Tendonitis – Causes, Symptoms and Treatment
What is Tendonitis?
Tendonitis is a condition that occurs when tissues that connect muscles to bones are overworked and get inflamed. Repetitive activities can cause tendonitis and it commonly occurs in joints like the elbow, knee, hip and ankle. Tendonitis can be either short or long-term and the symptoms can be acute or severe.
Causes of Tendonitis
Tendonitis of the ankle can be caused by the overexertion of tendons due to repetitive activities using the ankle. It is a common occurrence in runners, football players and other athletes who take part in high intensity sports for a long time. It can even afflict people who do intense workouts. Some other conditions that can cause tendonitis include illnesses like gout, certain blood and kidney diseases, and arthritis.
Also Read: What Is Gouty Arthritis?
Best Ways to Treat Tendonitis
Tendonitis usually manifests as swelling and pain around the ankle which gets worse after exercise or after using that leg. The first-line of treatment includes avoiding activities that aggravate the problem, resting and icing the area. OTC pain and inflammation medication should suffice.
If the pain had initially been ignored and as a result the condition worsened, advanced treatments may be needed, such as corticosteroid injections for pain and inflammation.

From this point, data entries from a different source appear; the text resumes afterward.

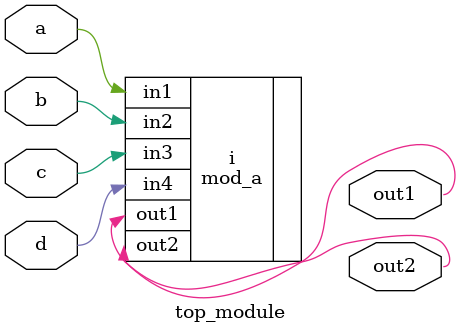
<source format=v>
module top_module ( 
    input a, 
    input b, 
    input c,
    input d,
    output out1,
    output out2
);
    mod_a i (.out1(out1), .out2(out2), .in1(a), .in2(b), .in3(c), .in4(d));
endmodule

</source>
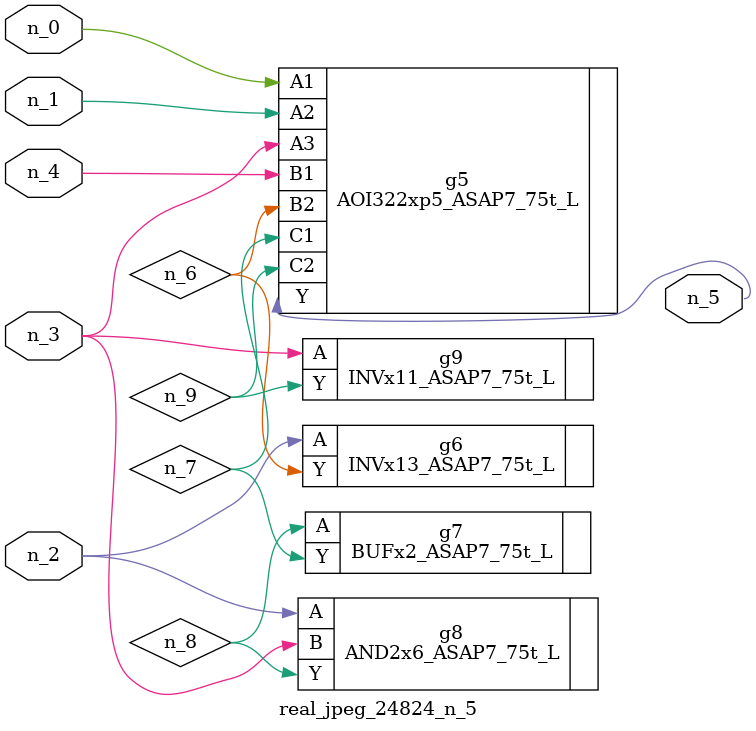
<source format=v>
module real_jpeg_24824_n_5 (n_4, n_0, n_1, n_2, n_3, n_5);

input n_4;
input n_0;
input n_1;
input n_2;
input n_3;

output n_5;

wire n_8;
wire n_6;
wire n_7;
wire n_9;

AOI322xp5_ASAP7_75t_L g5 ( 
.A1(n_0),
.A2(n_1),
.A3(n_3),
.B1(n_4),
.B2(n_6),
.C1(n_7),
.C2(n_9),
.Y(n_5)
);

INVx13_ASAP7_75t_L g6 ( 
.A(n_2),
.Y(n_6)
);

AND2x6_ASAP7_75t_L g8 ( 
.A(n_2),
.B(n_3),
.Y(n_8)
);

INVx11_ASAP7_75t_L g9 ( 
.A(n_3),
.Y(n_9)
);

BUFx2_ASAP7_75t_L g7 ( 
.A(n_8),
.Y(n_7)
);


endmodule
</source>
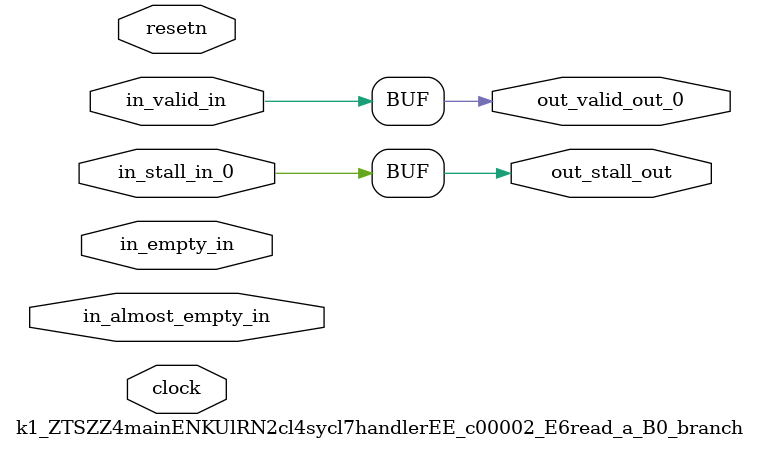
<source format=sv>



(* altera_attribute = "-name AUTO_SHIFT_REGISTER_RECOGNITION OFF; -name MESSAGE_DISABLE 10036; -name MESSAGE_DISABLE 10037; -name MESSAGE_DISABLE 14130; -name MESSAGE_DISABLE 14320; -name MESSAGE_DISABLE 15400; -name MESSAGE_DISABLE 14130; -name MESSAGE_DISABLE 10036; -name MESSAGE_DISABLE 12020; -name MESSAGE_DISABLE 12030; -name MESSAGE_DISABLE 12010; -name MESSAGE_DISABLE 12110; -name MESSAGE_DISABLE 14320; -name MESSAGE_DISABLE 13410; -name MESSAGE_DISABLE 113007; -name MESSAGE_DISABLE 10958" *)
module k1_ZTSZZ4mainENKUlRN2cl4sycl7handlerEE_c00002_E6read_a_B0_branch (
    input wire [0:0] in_almost_empty_in,
    input wire [0:0] in_empty_in,
    input wire [0:0] in_stall_in_0,
    input wire [0:0] in_valid_in,
    output wire [0:0] out_stall_out,
    output wire [0:0] out_valid_out_0,
    input wire clock,
    input wire resetn
    );

    reg [0:0] rst_sync_rst_sclrn;


    // out_stall_out(GPOUT,6)
    assign out_stall_out = in_stall_in_0;

    // out_valid_out_0(GPOUT,7)
    assign out_valid_out_0 = in_valid_in;

    // rst_sync(RESETSYNC,8)
    acl_reset_handler #(
        .ASYNC_RESET(0),
        .USE_SYNCHRONIZER(1),
        .PULSE_EXTENSION(0),
        .PIPE_DEPTH(3),
        .DUPLICATE(1)
    ) therst_sync (
        .clk(clock),
        .i_resetn(resetn),
        .o_sclrn(rst_sync_rst_sclrn)
    );

endmodule

</source>
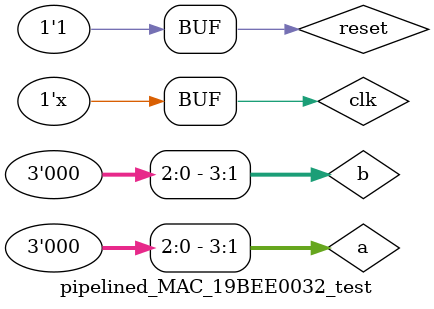
<source format=v>
`timescale 1ns / 1ps
module pipelined_MAC_19BEE0032_test();
reg clk=0,reset=0;
reg [3:0] a;
reg [3:0] b;
wire [9:0] cin;
pipelined_MAC_19BEE0032 uut(clk,reset,a,b,cin);

initial begin
reset=1'b0;
clk=1'b0;
#5;
reset=1'b1;
a=$random;
b=$random;
#10;
end

always
begin
    #5 clk=~clk;
end
endmodule
</source>
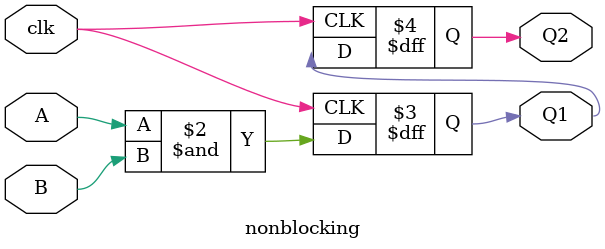
<source format=sv>
module nonblocking(
    input  wire   A,B,clk,
    output reg    Q1,Q2
);

always @(posedge clk) begin
    Q1 <= A&B;
    Q2 <= Q1;
end


    
endmodule
</source>
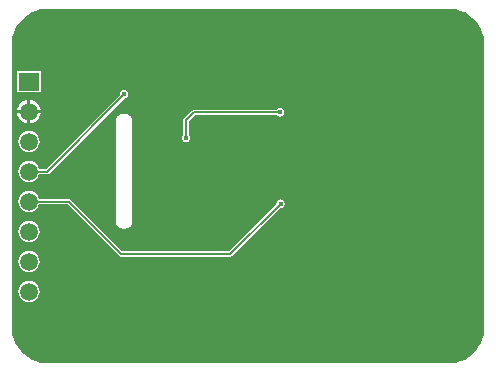
<source format=gtl>
G04*
G04 #@! TF.GenerationSoftware,Altium Limited,Altium Designer,20.0.13 (296)*
G04*
G04 Layer_Physical_Order=1*
G04 Layer_Color=255*
%FSLAX24Y24*%
%MOIN*%
G70*
G01*
G75*
%ADD15C,0.0060*%
%ADD16C,0.0591*%
%ADD17R,0.0669X0.0591*%
%ADD18C,0.0160*%
G36*
X14798Y11791D02*
X14947Y11751D01*
X15090Y11691D01*
X15225Y11614D01*
X15347Y11520D01*
X15457Y11410D01*
X15551Y11288D01*
X15628Y11153D01*
X15688Y11010D01*
X15728Y10861D01*
X15748Y10707D01*
Y10630D01*
X15748D01*
Y1181D01*
Y1104D01*
X15728Y950D01*
X15688Y801D01*
X15628Y658D01*
X15551Y524D01*
X15457Y401D01*
X15347Y291D01*
X15225Y197D01*
X15090Y120D01*
X14947Y60D01*
X14798Y20D01*
X14644Y0D01*
X1104D01*
X950Y20D01*
X801Y60D01*
X658Y120D01*
X524Y197D01*
X401Y291D01*
X291Y401D01*
X197Y524D01*
X120Y658D01*
X60Y801D01*
X20Y950D01*
X0Y1104D01*
Y1181D01*
Y10630D01*
X-0Y10707D01*
X20Y10861D01*
X60Y11010D01*
X120Y11153D01*
X197Y11288D01*
X291Y11410D01*
X401Y11520D01*
X524Y11614D01*
X658Y11691D01*
X801Y11751D01*
X950Y11791D01*
X1104Y11811D01*
X14644D01*
X14798Y11791D01*
D02*
G37*
%LPC*%
G36*
X966Y9741D02*
X176D01*
Y9031D01*
X966D01*
Y9741D01*
D02*
G37*
G36*
X3740Y9099D02*
X3686Y9089D01*
X3639Y9058D01*
X3608Y9011D01*
X3597Y8957D01*
X3600Y8946D01*
X1131Y6478D01*
X917D01*
X917Y6479D01*
X881Y6565D01*
X824Y6639D01*
X750Y6696D01*
X664Y6732D01*
X571Y6744D01*
X478Y6732D01*
X392Y6696D01*
X317Y6639D01*
X261Y6565D01*
X225Y6479D01*
X213Y6386D01*
X225Y6293D01*
X261Y6207D01*
X317Y6132D01*
X392Y6075D01*
X478Y6040D01*
X571Y6027D01*
X664Y6040D01*
X750Y6075D01*
X824Y6132D01*
X881Y6207D01*
X917Y6293D01*
X917Y6294D01*
X1169D01*
X1204Y6301D01*
X1234Y6321D01*
X3729Y8816D01*
X3740Y8814D01*
X3795Y8825D01*
X3841Y8856D01*
X3872Y8902D01*
X3883Y8957D01*
X3872Y9011D01*
X3841Y9058D01*
X3795Y9089D01*
X3740Y9099D01*
D02*
G37*
G36*
X621Y8778D02*
Y8436D01*
X963D01*
X956Y8489D01*
X916Y8585D01*
X853Y8668D01*
X770Y8731D01*
X674Y8771D01*
X621Y8778D01*
D02*
G37*
G36*
X521D02*
X468Y8771D01*
X372Y8731D01*
X289Y8668D01*
X226Y8585D01*
X186Y8489D01*
X179Y8436D01*
X521D01*
Y8778D01*
D02*
G37*
G36*
X3713Y8316D02*
X3707Y8313D01*
X3700Y8315D01*
X3646Y8304D01*
X3641Y8300D01*
X3634D01*
X3583Y8279D01*
X3579Y8274D01*
X3572Y8273D01*
X3527Y8243D01*
X3523Y8237D01*
X3517Y8235D01*
X3497Y8215D01*
X3478Y8169D01*
X3478Y8169D01*
X3478Y4626D01*
X3497Y4580D01*
X3517Y4561D01*
X3523Y4558D01*
X3527Y4553D01*
X3572Y4522D01*
X3579Y4521D01*
X3583Y4516D01*
X3634Y4495D01*
X3641D01*
X3646Y4491D01*
X3700Y4481D01*
X3707Y4482D01*
X3713Y4480D01*
X3768Y4480D01*
X3774Y4482D01*
X3780Y4481D01*
X3834Y4491D01*
X3840Y4495D01*
X3846D01*
X3897Y4516D01*
X3902Y4521D01*
X3908Y4522D01*
X3954Y4553D01*
X3957Y4558D01*
X3964Y4561D01*
X3983Y4580D01*
X3983Y4580D01*
X4002Y4626D01*
X4002Y8169D01*
X3983Y8215D01*
X3964Y8235D01*
X3957Y8237D01*
X3954Y8243D01*
X3908Y8273D01*
X3902Y8274D01*
X3897Y8279D01*
X3846Y8300D01*
X3840D01*
X3834Y8304D01*
X3780Y8315D01*
X3774Y8313D01*
X3768Y8316D01*
X3713Y8316D01*
D02*
G37*
G36*
X8937Y8499D02*
X8882Y8488D01*
X8836Y8457D01*
X8830Y8448D01*
X6063D01*
X6034Y8442D01*
X6028Y8441D01*
X5998Y8421D01*
X5742Y8165D01*
X5722Y8136D01*
X5715Y8100D01*
Y7617D01*
X5706Y7611D01*
X5675Y7564D01*
X5664Y7510D01*
X5675Y7455D01*
X5706Y7409D01*
X5752Y7378D01*
X5807Y7367D01*
X5862Y7378D01*
X5908Y7409D01*
X5939Y7455D01*
X5950Y7510D01*
X5939Y7564D01*
X5908Y7611D01*
X5899Y7617D01*
Y8062D01*
X6101Y8265D01*
X8830D01*
X8836Y8255D01*
X8882Y8224D01*
X8937Y8214D01*
X8992Y8224D01*
X9038Y8255D01*
X9069Y8302D01*
X9080Y8356D01*
X9069Y8411D01*
X9038Y8457D01*
X8992Y8488D01*
X8937Y8499D01*
D02*
G37*
G36*
X521Y8336D02*
X179D01*
X186Y8283D01*
X226Y8186D01*
X289Y8104D01*
X372Y8041D01*
X468Y8001D01*
X521Y7994D01*
Y8336D01*
D02*
G37*
G36*
X963D02*
X621D01*
Y7994D01*
X674Y8001D01*
X770Y8041D01*
X853Y8104D01*
X916Y8186D01*
X956Y8283D01*
X963Y8336D01*
D02*
G37*
G36*
X571Y7744D02*
X478Y7732D01*
X392Y7696D01*
X317Y7639D01*
X261Y7565D01*
X225Y7479D01*
X213Y7386D01*
X225Y7293D01*
X261Y7207D01*
X317Y7132D01*
X392Y7075D01*
X478Y7040D01*
X571Y7027D01*
X664Y7040D01*
X750Y7075D01*
X824Y7132D01*
X881Y7207D01*
X917Y7293D01*
X929Y7386D01*
X917Y7479D01*
X881Y7565D01*
X824Y7639D01*
X750Y7696D01*
X664Y7732D01*
X571Y7744D01*
D02*
G37*
G36*
Y5744D02*
X478Y5732D01*
X392Y5696D01*
X317Y5639D01*
X261Y5565D01*
X225Y5479D01*
X213Y5386D01*
X225Y5293D01*
X261Y5207D01*
X317Y5132D01*
X392Y5076D01*
X478Y5040D01*
X571Y5027D01*
X664Y5040D01*
X750Y5076D01*
X824Y5132D01*
X881Y5207D01*
X917Y5293D01*
X917Y5294D01*
X1860D01*
X3577Y3577D01*
X3607Y3557D01*
X3642Y3550D01*
X7283D01*
X7319Y3557D01*
X7348Y3577D01*
X8946Y5174D01*
X8957Y5172D01*
X9011Y5183D01*
X9058Y5214D01*
X9089Y5260D01*
X9099Y5315D01*
X9089Y5370D01*
X9058Y5416D01*
X9011Y5447D01*
X8957Y5458D01*
X8902Y5447D01*
X8856Y5416D01*
X8825Y5370D01*
X8814Y5315D01*
X8816Y5304D01*
X7245Y3733D01*
X3680D01*
X1963Y5451D01*
X1933Y5471D01*
X1898Y5478D01*
X917D01*
X917Y5479D01*
X881Y5565D01*
X824Y5639D01*
X750Y5696D01*
X664Y5732D01*
X571Y5744D01*
D02*
G37*
G36*
Y4744D02*
X478Y4732D01*
X392Y4696D01*
X317Y4639D01*
X261Y4565D01*
X225Y4479D01*
X213Y4386D01*
X225Y4293D01*
X261Y4207D01*
X317Y4132D01*
X392Y4076D01*
X478Y4040D01*
X571Y4027D01*
X664Y4040D01*
X750Y4076D01*
X824Y4132D01*
X881Y4207D01*
X917Y4293D01*
X929Y4386D01*
X917Y4479D01*
X881Y4565D01*
X824Y4639D01*
X750Y4696D01*
X664Y4732D01*
X571Y4744D01*
D02*
G37*
G36*
Y3744D02*
X478Y3732D01*
X392Y3696D01*
X317Y3639D01*
X261Y3565D01*
X225Y3479D01*
X213Y3386D01*
X225Y3293D01*
X261Y3207D01*
X317Y3132D01*
X392Y3076D01*
X478Y3040D01*
X571Y3027D01*
X664Y3040D01*
X750Y3076D01*
X824Y3132D01*
X881Y3207D01*
X917Y3293D01*
X929Y3386D01*
X917Y3479D01*
X881Y3565D01*
X824Y3639D01*
X750Y3696D01*
X664Y3732D01*
X571Y3744D01*
D02*
G37*
G36*
Y2744D02*
X478Y2732D01*
X392Y2696D01*
X317Y2639D01*
X261Y2565D01*
X225Y2479D01*
X213Y2386D01*
X225Y2293D01*
X261Y2207D01*
X317Y2132D01*
X392Y2075D01*
X478Y2040D01*
X571Y2027D01*
X664Y2040D01*
X750Y2075D01*
X824Y2132D01*
X881Y2207D01*
X917Y2293D01*
X929Y2386D01*
X917Y2479D01*
X881Y2565D01*
X824Y2639D01*
X750Y2696D01*
X664Y2732D01*
X571Y2744D01*
D02*
G37*
%LPD*%
D15*
X5807Y7510D02*
Y8100D01*
X6063Y8356D01*
X8937D01*
X7283Y3642D02*
X8957Y5315D01*
X3642Y3642D02*
X7283D01*
X1898Y5386D02*
X3642Y3642D01*
X571Y5386D02*
X1898D01*
X1169Y6386D02*
X3740Y8957D01*
X571Y6386D02*
X1169D01*
D16*
X571Y2386D02*
D03*
Y3386D02*
D03*
Y4386D02*
D03*
Y5386D02*
D03*
Y6386D02*
D03*
Y7386D02*
D03*
Y8386D02*
D03*
D17*
Y9386D02*
D03*
D18*
X5807Y7510D02*
D03*
X8937Y8356D02*
D03*
X8957Y5315D02*
D03*
X3740Y8957D02*
D03*
M02*

</source>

The foot doctor may also suggest physical therapy to strengthen the muscles in that area once you are completely pain free. Surgery may be recommended only if the condition does not respond to conservative treatments and compromises quality of life.
Prevention of Tendonitis
Tendonitis can be prevented by following certain precautions. These include:
- Taking a break at regular intervals during any kind of repetitive activity.
- Always maintaining a good posture.
- Avoiding sitting with the leg folded under.
- Stopping any repetitive activity if there is pain.
- Stretching before starting a sports activity.
- Wearing proper sized and fitted shoes and using good sports equipment.
- Always starting a new activity slowly and then gradually increasing the activity level.
With a little care, the right footwear and timely podiatric help, tendonitis can either be avoided or treated quite easily.